Curtis Loftis Exposes Unreported Pension Fees


By Paul Gable

It became more obvious Monday why the S.C. Retirement System Investment Commission wants to silence S.C. Treasurer Curtis Loftis.

Just a few days after his fellow commissioners voted to censure him, Loftis issued a press release in which he detailed an additional approximately $114 million in unreported fees on the commission’s annual report and financial statements.

The unreported fees are associated with the approximately $3.3 billion “Fund of Hedge Funds” listed in the report, according to a March 4, 2013 letter Loftis sent to Suzanne M. Bernard, a principal in Hewitt EnnisKnupp, Inc., a consulting firm for institutional investors.

“Everyone agrees that state law directs that ALL fees should be included in our annual reporting,” said the Loftis letter. “At present, we report only the “top layer” of fees, but we do not report the “bottom layer” of fees charged by the underlying fund managers.”
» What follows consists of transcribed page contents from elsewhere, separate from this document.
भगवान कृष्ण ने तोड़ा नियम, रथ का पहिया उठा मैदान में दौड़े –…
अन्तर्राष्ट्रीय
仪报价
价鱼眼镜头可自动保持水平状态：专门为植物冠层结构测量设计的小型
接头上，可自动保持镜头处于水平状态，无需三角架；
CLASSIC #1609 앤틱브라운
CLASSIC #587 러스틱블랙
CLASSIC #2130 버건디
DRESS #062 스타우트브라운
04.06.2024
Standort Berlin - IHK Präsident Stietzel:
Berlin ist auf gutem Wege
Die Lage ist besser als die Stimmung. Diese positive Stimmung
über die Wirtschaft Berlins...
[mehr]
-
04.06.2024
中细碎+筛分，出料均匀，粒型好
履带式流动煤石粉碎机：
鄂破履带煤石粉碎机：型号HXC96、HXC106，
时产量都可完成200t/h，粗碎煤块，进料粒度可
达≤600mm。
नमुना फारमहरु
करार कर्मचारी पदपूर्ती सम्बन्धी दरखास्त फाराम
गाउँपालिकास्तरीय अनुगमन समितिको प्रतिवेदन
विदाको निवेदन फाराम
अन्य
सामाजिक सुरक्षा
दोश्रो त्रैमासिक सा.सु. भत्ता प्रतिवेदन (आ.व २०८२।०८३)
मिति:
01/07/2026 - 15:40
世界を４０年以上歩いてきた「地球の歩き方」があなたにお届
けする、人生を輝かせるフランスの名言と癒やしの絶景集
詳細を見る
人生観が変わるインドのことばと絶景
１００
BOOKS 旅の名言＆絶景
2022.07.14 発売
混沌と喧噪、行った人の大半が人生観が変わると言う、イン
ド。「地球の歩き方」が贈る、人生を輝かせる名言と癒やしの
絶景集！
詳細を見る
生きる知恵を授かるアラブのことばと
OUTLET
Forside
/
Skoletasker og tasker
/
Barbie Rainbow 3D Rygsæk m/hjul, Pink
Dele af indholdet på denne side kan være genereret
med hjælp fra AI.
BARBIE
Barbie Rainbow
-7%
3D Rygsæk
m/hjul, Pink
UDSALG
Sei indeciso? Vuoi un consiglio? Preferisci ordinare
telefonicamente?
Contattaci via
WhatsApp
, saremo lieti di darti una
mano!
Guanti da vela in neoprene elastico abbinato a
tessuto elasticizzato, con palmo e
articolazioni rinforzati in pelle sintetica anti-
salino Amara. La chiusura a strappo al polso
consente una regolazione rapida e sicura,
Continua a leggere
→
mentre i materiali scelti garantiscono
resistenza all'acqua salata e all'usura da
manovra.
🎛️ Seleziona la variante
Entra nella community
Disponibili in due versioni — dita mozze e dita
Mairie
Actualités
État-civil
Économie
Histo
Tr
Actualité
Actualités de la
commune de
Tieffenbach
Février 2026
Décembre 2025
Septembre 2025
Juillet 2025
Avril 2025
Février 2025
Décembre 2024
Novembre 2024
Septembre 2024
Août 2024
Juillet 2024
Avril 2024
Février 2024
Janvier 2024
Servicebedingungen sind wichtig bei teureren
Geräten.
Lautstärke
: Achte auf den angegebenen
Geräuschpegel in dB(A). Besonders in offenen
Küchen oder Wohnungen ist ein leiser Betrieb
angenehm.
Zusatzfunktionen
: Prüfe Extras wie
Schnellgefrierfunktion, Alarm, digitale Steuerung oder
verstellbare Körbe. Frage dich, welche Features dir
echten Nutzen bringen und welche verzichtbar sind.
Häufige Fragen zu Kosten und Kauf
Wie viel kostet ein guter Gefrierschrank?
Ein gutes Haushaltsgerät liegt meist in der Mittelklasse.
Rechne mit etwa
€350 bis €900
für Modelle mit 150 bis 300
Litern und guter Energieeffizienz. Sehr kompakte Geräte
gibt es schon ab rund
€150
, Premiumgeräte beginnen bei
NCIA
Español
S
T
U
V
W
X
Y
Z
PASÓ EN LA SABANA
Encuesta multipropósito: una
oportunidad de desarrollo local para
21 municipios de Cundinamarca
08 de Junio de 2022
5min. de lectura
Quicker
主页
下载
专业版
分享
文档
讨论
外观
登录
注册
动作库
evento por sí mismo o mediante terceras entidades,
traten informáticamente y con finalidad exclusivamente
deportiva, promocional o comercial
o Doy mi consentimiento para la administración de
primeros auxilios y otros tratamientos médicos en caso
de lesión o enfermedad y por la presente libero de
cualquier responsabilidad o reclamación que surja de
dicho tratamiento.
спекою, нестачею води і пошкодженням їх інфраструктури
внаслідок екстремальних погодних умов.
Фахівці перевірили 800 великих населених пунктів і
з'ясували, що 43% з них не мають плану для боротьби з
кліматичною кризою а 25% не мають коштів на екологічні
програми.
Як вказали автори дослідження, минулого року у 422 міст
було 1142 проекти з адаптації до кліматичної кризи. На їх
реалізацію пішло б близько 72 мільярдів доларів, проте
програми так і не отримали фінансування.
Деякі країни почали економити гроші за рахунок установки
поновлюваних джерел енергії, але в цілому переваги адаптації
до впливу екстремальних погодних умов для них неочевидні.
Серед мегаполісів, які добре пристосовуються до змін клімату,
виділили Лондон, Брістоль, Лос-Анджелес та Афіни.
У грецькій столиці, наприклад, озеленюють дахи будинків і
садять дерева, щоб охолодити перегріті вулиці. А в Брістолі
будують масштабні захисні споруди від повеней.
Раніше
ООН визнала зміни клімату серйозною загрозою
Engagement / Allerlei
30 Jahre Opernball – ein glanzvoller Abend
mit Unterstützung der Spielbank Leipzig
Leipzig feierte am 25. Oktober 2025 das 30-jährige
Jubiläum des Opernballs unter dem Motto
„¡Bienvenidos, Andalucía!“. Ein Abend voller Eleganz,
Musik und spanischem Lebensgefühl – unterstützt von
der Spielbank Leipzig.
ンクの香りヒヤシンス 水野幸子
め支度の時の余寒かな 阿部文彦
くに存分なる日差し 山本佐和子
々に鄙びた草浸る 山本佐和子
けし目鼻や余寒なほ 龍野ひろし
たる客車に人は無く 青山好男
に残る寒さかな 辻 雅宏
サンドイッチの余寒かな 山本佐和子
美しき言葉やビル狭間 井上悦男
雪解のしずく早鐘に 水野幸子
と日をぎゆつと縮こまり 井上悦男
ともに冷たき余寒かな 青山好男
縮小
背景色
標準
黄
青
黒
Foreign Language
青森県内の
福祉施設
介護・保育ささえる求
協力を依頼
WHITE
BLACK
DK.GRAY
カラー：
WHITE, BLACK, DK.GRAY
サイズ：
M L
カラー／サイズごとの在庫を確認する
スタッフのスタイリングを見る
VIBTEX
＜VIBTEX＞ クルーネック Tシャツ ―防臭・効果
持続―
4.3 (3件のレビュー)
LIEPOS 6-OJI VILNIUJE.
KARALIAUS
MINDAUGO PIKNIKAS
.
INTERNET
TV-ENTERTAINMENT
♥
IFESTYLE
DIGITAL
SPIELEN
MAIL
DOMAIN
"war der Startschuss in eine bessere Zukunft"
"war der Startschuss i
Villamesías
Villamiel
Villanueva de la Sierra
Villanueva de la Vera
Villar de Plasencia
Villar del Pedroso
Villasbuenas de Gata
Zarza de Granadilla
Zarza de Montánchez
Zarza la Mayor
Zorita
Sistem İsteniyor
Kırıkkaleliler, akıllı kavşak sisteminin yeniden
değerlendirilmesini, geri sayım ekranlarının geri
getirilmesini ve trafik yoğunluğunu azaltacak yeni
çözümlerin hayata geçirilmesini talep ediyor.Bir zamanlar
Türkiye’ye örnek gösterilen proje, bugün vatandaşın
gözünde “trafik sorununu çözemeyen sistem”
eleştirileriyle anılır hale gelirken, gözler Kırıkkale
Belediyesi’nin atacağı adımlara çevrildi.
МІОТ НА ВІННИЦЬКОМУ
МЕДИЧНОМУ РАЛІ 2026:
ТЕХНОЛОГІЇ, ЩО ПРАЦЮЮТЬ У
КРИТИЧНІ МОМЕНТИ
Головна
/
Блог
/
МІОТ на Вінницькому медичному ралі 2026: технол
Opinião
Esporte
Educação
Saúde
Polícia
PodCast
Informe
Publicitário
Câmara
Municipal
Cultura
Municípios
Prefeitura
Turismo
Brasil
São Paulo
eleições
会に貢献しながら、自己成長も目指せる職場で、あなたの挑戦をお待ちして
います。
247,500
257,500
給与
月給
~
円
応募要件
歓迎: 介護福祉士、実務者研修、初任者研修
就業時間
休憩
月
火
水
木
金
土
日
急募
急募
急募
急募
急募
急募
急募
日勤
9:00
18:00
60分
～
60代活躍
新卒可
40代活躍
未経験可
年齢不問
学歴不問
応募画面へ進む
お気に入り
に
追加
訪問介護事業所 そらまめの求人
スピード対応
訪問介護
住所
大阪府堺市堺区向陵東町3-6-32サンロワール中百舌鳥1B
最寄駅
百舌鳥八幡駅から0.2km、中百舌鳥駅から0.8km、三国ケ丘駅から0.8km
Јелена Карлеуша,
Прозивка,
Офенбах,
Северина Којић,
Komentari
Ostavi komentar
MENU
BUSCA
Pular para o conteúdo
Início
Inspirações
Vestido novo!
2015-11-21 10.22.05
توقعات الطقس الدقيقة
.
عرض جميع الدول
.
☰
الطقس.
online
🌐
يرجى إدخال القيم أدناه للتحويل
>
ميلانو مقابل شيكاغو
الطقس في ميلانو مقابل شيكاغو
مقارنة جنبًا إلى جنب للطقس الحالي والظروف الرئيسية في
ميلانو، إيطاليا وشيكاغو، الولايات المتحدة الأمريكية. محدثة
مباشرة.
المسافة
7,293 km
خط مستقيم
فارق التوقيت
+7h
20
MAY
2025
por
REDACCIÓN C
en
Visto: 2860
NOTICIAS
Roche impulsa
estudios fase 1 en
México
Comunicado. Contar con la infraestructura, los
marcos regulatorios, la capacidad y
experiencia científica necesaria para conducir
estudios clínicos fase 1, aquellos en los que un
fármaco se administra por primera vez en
Loftis estimated the bottom layer of fees at $106,826,917 for 2012 plus an additional $8 million of unreported incurred fees. Not reporting these fees “understates our fees, which would seem to distort the results of a fee study. I suggest that Hewitt find a way to include these fees in their next analysis.”

Loftis noted that the pension fund reported $296 million in fees while reporting only $125 million in profit for FY 2012. The additional unreported fees make that spread only worse.

“Fully complying with state law to present all known fees such as the approximately $106 million in previously undisclosed fees will encourage other states to follow our lead,” Loftis said. “These fees are a hidden drag on public pension plans in South Carolina and around the country. Transparency is the only way to ensure that the money contributed by taxpayers and public service employees is effectively managed.”

Since assuming office in 2011, Loftis has been a critic of the underperformance, excessively high fees and low rate of return, of South Carolina’s pension fund when measured against other state pension funds around the country.

Loftis believes in making these results public so that the public and General Assembly understand the true performance of this important future liability of state government.

Loftis was “censured” by the politically appointed commissioners of the SCRSIC last week as an “attack on a method of communication.”

In other words, Loftis was “censured” for making public the poor performance of the pension fund. The political appointees would seem to prefer that performance remain secret from the taxpayers of the state.